EXERCISE —
Transcribe each record exactly; skip any picture.

INPUT FOR THIS TASK —
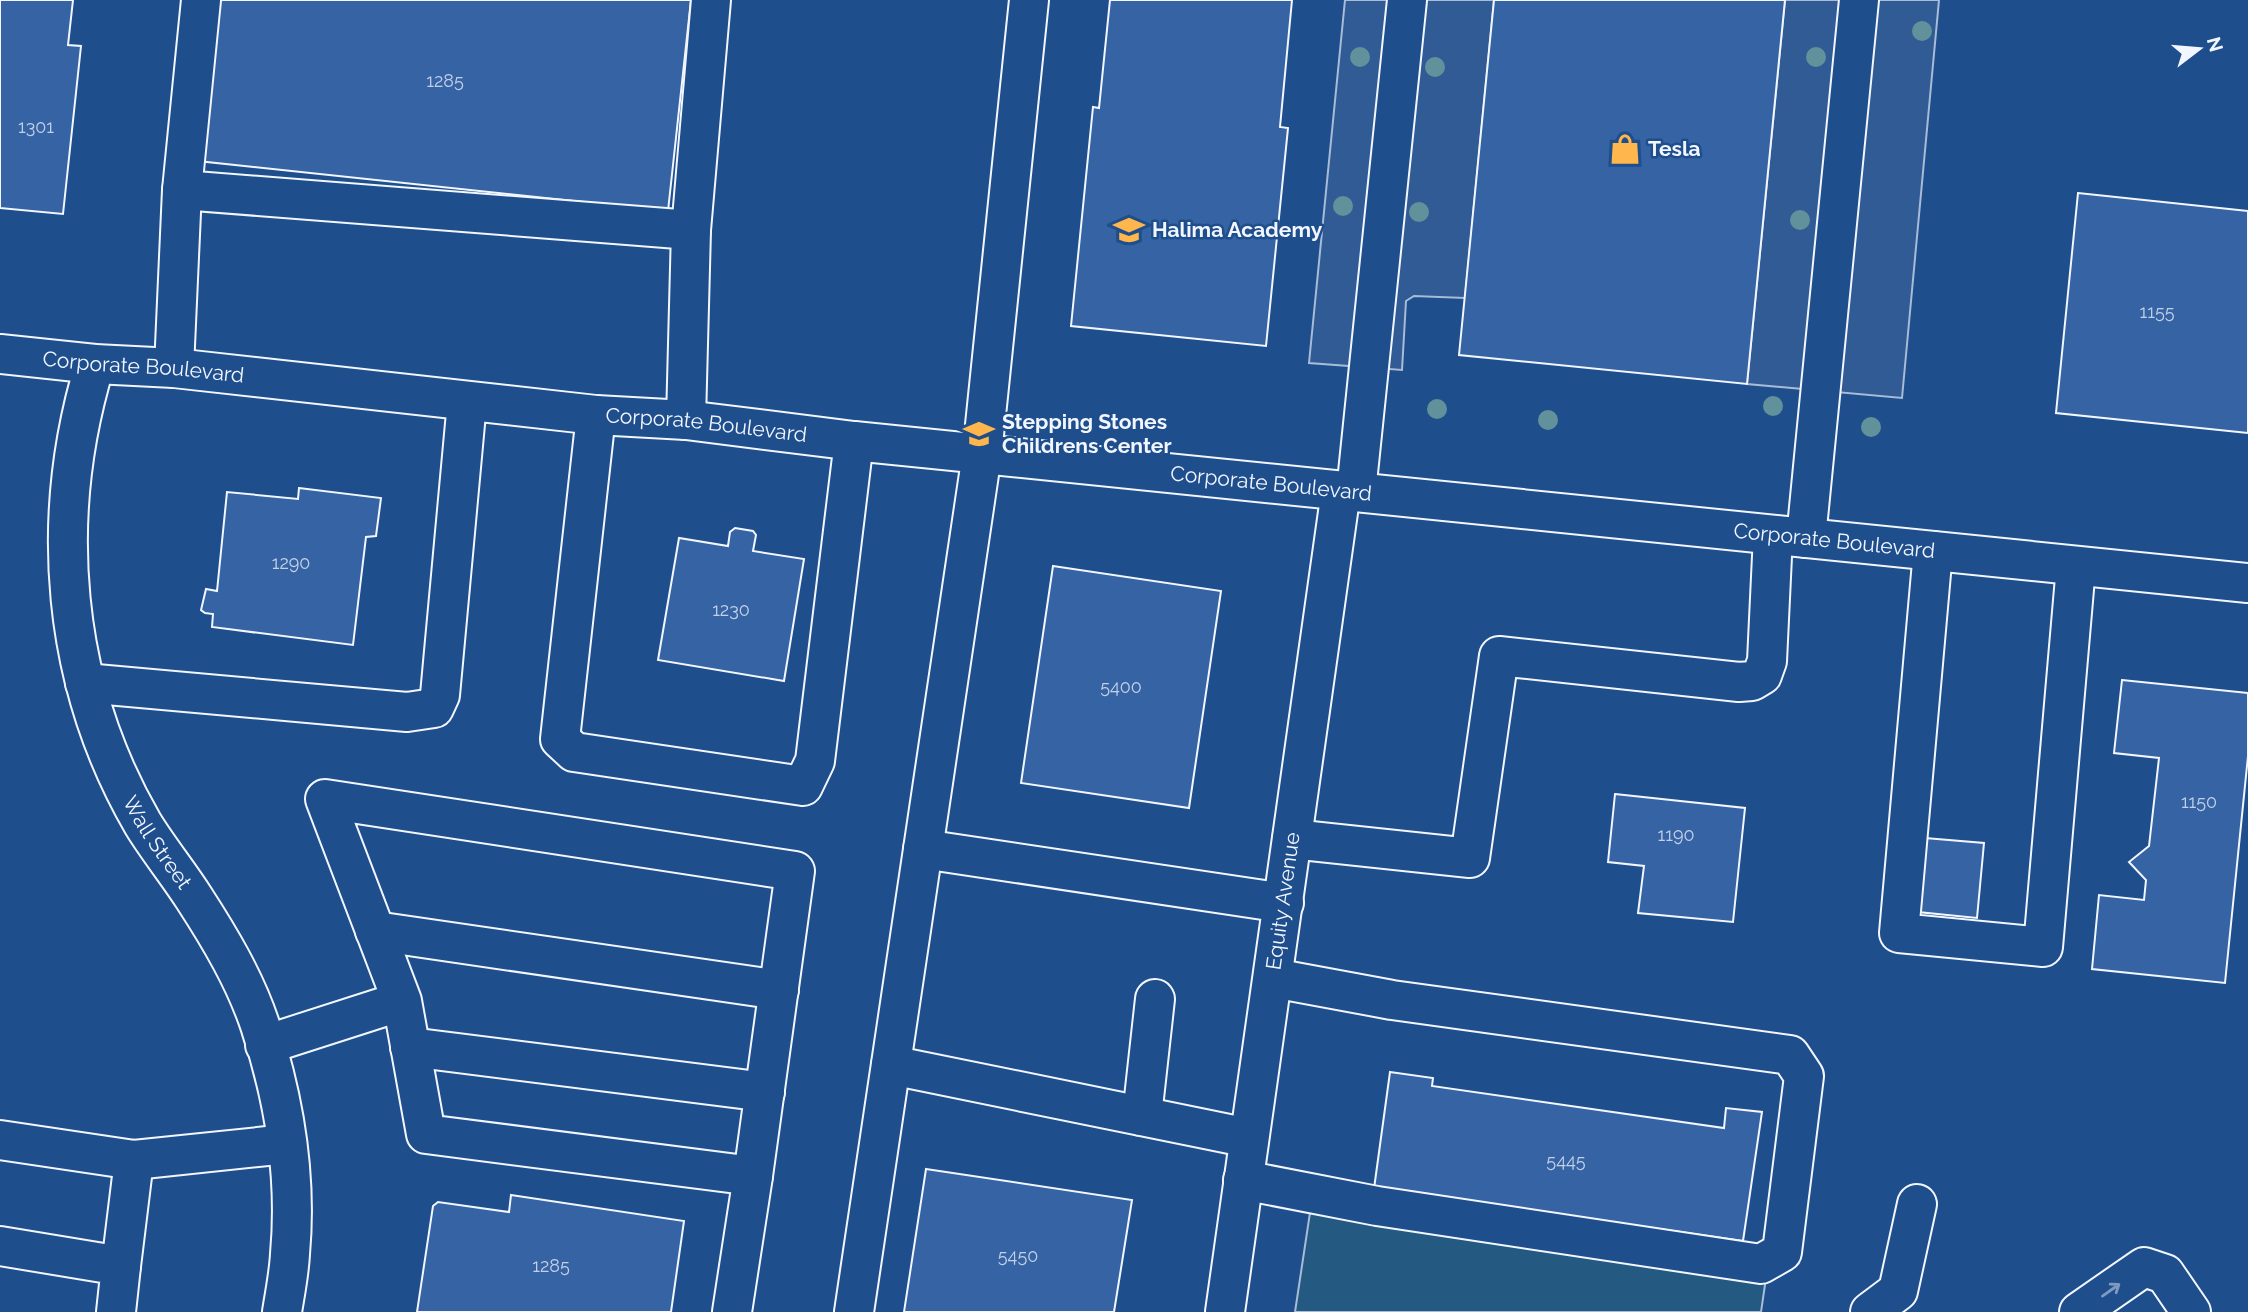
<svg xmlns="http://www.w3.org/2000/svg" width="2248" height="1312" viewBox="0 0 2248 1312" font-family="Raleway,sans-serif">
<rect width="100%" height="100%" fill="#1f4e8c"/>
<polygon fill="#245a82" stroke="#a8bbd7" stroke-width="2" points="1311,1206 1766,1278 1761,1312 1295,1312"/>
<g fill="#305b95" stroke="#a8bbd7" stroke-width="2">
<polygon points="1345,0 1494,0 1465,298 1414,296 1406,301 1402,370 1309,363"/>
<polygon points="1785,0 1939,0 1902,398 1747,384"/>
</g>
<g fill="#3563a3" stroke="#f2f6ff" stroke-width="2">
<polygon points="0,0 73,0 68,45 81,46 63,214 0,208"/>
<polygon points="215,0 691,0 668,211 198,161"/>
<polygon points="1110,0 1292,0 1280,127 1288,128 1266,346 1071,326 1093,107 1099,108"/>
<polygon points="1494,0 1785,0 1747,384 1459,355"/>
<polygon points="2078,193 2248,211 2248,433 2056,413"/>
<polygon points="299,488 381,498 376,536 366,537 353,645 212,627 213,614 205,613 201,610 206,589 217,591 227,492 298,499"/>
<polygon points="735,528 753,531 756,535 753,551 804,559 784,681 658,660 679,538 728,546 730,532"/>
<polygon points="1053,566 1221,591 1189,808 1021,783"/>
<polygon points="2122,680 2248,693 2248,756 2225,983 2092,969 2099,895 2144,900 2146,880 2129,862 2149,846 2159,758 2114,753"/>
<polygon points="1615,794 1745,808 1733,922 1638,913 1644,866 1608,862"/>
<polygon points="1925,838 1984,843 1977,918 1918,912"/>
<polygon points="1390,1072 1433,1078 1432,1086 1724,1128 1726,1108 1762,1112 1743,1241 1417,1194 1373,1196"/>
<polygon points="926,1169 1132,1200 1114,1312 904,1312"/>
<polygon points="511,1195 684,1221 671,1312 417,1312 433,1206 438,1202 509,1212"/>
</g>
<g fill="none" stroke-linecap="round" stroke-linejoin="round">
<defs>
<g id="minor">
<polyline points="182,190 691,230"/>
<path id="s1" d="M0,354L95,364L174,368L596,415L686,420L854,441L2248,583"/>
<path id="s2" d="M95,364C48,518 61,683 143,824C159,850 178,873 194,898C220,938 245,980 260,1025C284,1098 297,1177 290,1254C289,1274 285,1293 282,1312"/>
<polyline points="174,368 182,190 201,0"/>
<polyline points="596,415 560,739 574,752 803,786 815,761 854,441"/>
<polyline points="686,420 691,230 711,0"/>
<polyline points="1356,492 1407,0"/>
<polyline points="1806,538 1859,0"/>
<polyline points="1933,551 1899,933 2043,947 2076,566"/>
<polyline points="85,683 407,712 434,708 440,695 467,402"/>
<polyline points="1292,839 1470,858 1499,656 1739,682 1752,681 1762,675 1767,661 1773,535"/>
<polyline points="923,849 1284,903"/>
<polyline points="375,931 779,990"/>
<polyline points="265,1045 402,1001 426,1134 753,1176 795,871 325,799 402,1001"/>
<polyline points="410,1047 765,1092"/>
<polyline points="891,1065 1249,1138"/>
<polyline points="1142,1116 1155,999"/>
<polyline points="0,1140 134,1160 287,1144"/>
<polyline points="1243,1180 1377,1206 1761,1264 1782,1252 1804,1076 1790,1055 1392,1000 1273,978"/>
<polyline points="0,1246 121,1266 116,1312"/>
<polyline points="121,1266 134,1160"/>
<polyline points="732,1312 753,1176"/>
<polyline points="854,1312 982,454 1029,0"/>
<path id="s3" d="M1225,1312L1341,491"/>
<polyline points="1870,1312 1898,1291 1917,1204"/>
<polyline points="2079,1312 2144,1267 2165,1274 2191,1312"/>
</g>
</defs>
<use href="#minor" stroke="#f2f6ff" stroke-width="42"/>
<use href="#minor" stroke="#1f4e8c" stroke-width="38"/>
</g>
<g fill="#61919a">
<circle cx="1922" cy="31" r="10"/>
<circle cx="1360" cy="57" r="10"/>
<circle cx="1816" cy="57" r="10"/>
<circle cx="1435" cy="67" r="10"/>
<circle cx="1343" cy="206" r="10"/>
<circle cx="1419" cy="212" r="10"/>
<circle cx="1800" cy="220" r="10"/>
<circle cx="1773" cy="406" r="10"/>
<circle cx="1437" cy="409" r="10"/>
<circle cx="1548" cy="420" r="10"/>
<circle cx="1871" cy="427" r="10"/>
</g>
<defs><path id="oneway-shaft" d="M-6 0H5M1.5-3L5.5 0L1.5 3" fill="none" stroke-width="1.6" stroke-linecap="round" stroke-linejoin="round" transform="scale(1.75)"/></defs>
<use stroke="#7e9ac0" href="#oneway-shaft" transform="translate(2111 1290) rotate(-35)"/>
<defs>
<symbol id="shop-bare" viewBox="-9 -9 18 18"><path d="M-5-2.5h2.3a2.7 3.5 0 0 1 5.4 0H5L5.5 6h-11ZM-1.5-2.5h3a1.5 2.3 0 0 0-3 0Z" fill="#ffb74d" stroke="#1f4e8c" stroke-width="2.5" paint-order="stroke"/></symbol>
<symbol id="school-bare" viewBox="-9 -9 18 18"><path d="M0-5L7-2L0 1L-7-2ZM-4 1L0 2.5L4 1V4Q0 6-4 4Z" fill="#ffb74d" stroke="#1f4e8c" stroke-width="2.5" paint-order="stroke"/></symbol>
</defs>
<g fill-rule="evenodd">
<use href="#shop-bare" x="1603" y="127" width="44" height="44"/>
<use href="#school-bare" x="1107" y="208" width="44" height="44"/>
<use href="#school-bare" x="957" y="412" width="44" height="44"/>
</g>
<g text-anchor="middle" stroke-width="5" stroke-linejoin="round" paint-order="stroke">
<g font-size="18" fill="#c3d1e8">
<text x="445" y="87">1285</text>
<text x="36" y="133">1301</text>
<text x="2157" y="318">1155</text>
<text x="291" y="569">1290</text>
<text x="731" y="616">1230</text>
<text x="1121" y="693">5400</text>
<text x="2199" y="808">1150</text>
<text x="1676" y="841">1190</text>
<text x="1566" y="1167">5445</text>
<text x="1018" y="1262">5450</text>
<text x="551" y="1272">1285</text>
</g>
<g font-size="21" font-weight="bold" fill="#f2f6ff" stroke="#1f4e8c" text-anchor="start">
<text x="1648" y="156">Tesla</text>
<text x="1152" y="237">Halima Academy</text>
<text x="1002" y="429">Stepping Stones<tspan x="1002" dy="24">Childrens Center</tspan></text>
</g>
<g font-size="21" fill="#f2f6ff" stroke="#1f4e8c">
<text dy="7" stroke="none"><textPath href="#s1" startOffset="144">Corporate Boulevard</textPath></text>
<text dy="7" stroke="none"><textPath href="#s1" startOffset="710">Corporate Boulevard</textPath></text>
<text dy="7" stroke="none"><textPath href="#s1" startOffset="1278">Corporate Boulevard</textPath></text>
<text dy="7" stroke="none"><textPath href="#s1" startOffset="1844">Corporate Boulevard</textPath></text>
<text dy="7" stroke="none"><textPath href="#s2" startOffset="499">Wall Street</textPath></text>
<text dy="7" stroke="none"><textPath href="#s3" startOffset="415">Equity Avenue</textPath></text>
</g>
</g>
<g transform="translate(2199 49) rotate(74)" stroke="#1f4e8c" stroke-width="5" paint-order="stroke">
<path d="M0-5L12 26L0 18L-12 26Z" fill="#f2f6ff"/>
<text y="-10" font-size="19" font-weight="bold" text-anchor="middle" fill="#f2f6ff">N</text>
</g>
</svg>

RESULT —
<svg xmlns="http://www.w3.org/2000/svg" width="2248" height="1312" viewBox="0 0 2248 1312" font-family="Raleway,sans-serif">
<rect width="100%" height="100%" fill="#1f4e8c"/>
<polygon fill="#245a82" stroke="#a8bbd7" stroke-width="2" points="1311,1206 1766,1278 1761,1312 1295,1312"/>
<g fill="#305b95" stroke="#a8bbd7" stroke-width="2">
<polygon points="1345,0 1494,0 1465,298 1414,296 1406,301 1402,370 1309,363"/>
<polygon points="1785,0 1939,0 1902,398 1747,384"/>
</g>
<g fill="#3563a3" stroke="#f2f6ff" stroke-width="2">
<polygon points="0,0 73,0 68,45 81,46 63,214 0,208"/>
<polygon points="215,0 691,0 668,211 198,161"/>
<polygon points="1110,0 1292,0 1280,127 1288,128 1266,346 1071,326 1093,107 1099,108"/>
<polygon points="1494,0 1785,0 1747,384 1459,355"/>
<polygon points="2078,193 2248,211 2248,433 2056,413"/>
<polygon points="299,488 381,498 376,536 366,537 353,645 212,627 213,614 205,613 201,610 206,589 217,591 227,492 298,499"/>
<polygon points="735,528 753,531 756,535 753,551 804,559 784,681 658,660 679,538 728,546 730,532"/>
<polygon points="1053,566 1221,591 1189,808 1021,783"/>
<polygon points="2122,680 2248,693 2248,756 2225,983 2092,969 2099,895 2144,900 2146,880 2129,862 2149,846 2159,758 2114,753"/>
<polygon points="1615,794 1745,808 1733,922 1638,913 1644,866 1608,862"/>
<polygon points="1925,838 1984,843 1977,918 1918,912"/>
<polygon points="1390,1072 1433,1078 1432,1086 1724,1128 1726,1108 1762,1112 1743,1241 1417,1194 1373,1196"/>
<polygon points="926,1169 1132,1200 1114,1312 904,1312"/>
<polygon points="511,1195 684,1221 671,1312 417,1312 433,1206 438,1202 509,1212"/>
</g>
<g fill="none" stroke-linecap="round" stroke-linejoin="round">
<defs>
<g id="minor">
<polyline points="182,190 691,230"/>
<path id="s1" d="M0,354L95,364L174,368L596,415L686,420L854,441L2248,583"/>
<path id="s2" d="M95,364C48,518 61,683 143,824C159,850 178,873 194,898C220,938 245,980 260,1025C284,1098 297,1177 290,1254C289,1274 285,1293 282,1312"/>
<polyline points="174,368 182,190 201,0"/>
<polyline points="596,415 560,739 574,752 803,786 815,761 854,441"/>
<polyline points="686,420 691,230 711,0"/>
<polyline points="1356,492 1407,0"/>
<polyline points="1806,538 1859,0"/>
<polyline points="1933,551 1899,933 2043,947 2076,566"/>
<polyline points="85,683 407,712 434,708 440,695 467,402"/>
<polyline points="1292,839 1470,858 1499,656 1739,682 1752,681 1762,675 1767,661 1773,535"/>
<polyline points="923,849 1284,903"/>
<polyline points="375,931 779,990"/>
<polyline points="265,1045 402,1001 426,1134 753,1176 795,871 325,799 402,1001"/>
<polyline points="410,1047 765,1092"/>
<polyline points="891,1065 1249,1138"/>
<polyline points="1142,1116 1155,999"/>
<polyline points="0,1140 134,1160 287,1144"/>
<polyline points="1243,1180 1377,1206 1761,1264 1782,1252 1804,1076 1790,1055 1392,1000 1273,978"/>
<polyline points="0,1246 121,1266 116,1312"/>
<polyline points="121,1266 134,1160"/>
<polyline points="732,1312 753,1176"/>
<polyline points="854,1312 982,454 1029,0"/>
<path id="s3" d="M1225,1312L1341,491"/>
<polyline points="1870,1312 1898,1291 1917,1204"/>
<polyline points="2079,1312 2144,1267 2165,1274 2191,1312"/>
</g>
</defs>
<use href="#minor" stroke="#f2f6ff" stroke-width="42"/>
<use href="#minor" stroke="#1f4e8c" stroke-width="38"/>
</g>
<g fill="#61919a">
<circle cx="1922" cy="31" r="10"/>
<circle cx="1360" cy="57" r="10"/>
<circle cx="1816" cy="57" r="10"/>
<circle cx="1435" cy="67" r="10"/>
<circle cx="1343" cy="206" r="10"/>
<circle cx="1419" cy="212" r="10"/>
<circle cx="1800" cy="220" r="10"/>
<circle cx="1773" cy="406" r="10"/>
<circle cx="1437" cy="409" r="10"/>
<circle cx="1548" cy="420" r="10"/>
<circle cx="1871" cy="427" r="10"/>
</g>
<defs><path id="oneway-shaft" d="M-6 0H5M1.5-3L5.5 0L1.5 3" fill="none" stroke-width="1.6" stroke-linecap="round" stroke-linejoin="round" transform="scale(1.75)"/></defs>
<use stroke="#7e9ac0" href="#oneway-shaft" transform="translate(2111 1290) rotate(-35)"/>
<defs>
<symbol id="shop-bare" viewBox="-9 -9 18 18"><path d="M-5-2.5h2.3a2.7 3.5 0 0 1 5.4 0H5L5.5 6h-11ZM-1.5-2.5h3a1.5 2.3 0 0 0-3 0Z" fill="#ffb74d" stroke="#1f4e8c" stroke-width="2.5" paint-order="stroke"/></symbol>
<symbol id="school-bare" viewBox="-9 -9 18 18"><path d="M0-5L7-2L0 1L-7-2ZM-4 1L0 2.5L4 1V4Q0 6-4 4Z" fill="#ffb74d" stroke="#1f4e8c" stroke-width="2.5" paint-order="stroke"/></symbol>
</defs>
<g fill-rule="evenodd">
<use href="#shop-bare" x="1603" y="127" width="44" height="44"/>
<use href="#school-bare" x="1107" y="208" width="44" height="44"/>
<use href="#school-bare" x="957" y="412" width="44" height="44"/>
</g>
<g text-anchor="middle" stroke-width="5" stroke-linejoin="round" paint-order="stroke">
<g font-size="18" fill="#c3d1e8">
<text x="445" y="87">1285</text>
<text x="36" y="133">1301</text>
<text x="2157" y="318">1155</text>
<text x="291" y="569">1290</text>
<text x="731" y="616">1230</text>
<text x="1121" y="693">5400</text>
<text x="2199" y="808">1150</text>
<text x="1676" y="841">1190</text>
<text x="1566" y="1167">5445</text>
<text x="1018" y="1262">5450</text>
<text x="551" y="1272">1285</text>
</g>
<g font-size="21" font-weight="bold" fill="#f2f6ff" stroke="#1f4e8c" text-anchor="start">
<text x="1648" y="156">Tesla</text>
<text x="1152" y="237">Halima Academy</text>
<text x="1002" y="429">Stepping Stones<tspan x="1002" dy="24">Childrens Center</tspan></text>
</g>
<g font-size="21" fill="#f2f6ff" stroke="#1f4e8c">
<text dy="7" stroke="none"><textPath href="#s1" startOffset="144">Corporate Boulevard</textPath></text>
<text dy="7" stroke="none"><textPath href="#s1" startOffset="710">Corporate Boulevard</textPath></text>
<text dy="7" stroke="none"><textPath href="#s1" startOffset="1278">Corporate Boulevard</textPath></text>
<text dy="7" stroke="none"><textPath href="#s1" startOffset="1844">Corporate Boulevard</textPath></text>
<text dy="7" stroke="none"><textPath href="#s2" startOffset="499">Wall Street</textPath></text>
<text dy="7" stroke="none"><textPath href="#s3" startOffset="415">Equity Avenue</textPath></text>
</g>
</g>
<g transform="translate(2199 49) rotate(74)" stroke="#1f4e8c" stroke-width="5" paint-order="stroke">
<path d="M0-5L12 26L0 18L-12 26Z" fill="#f2f6ff"/>
<text y="-10" font-size="19" font-weight="bold" text-anchor="middle" fill="#f2f6ff">N</text>
</g>
</svg>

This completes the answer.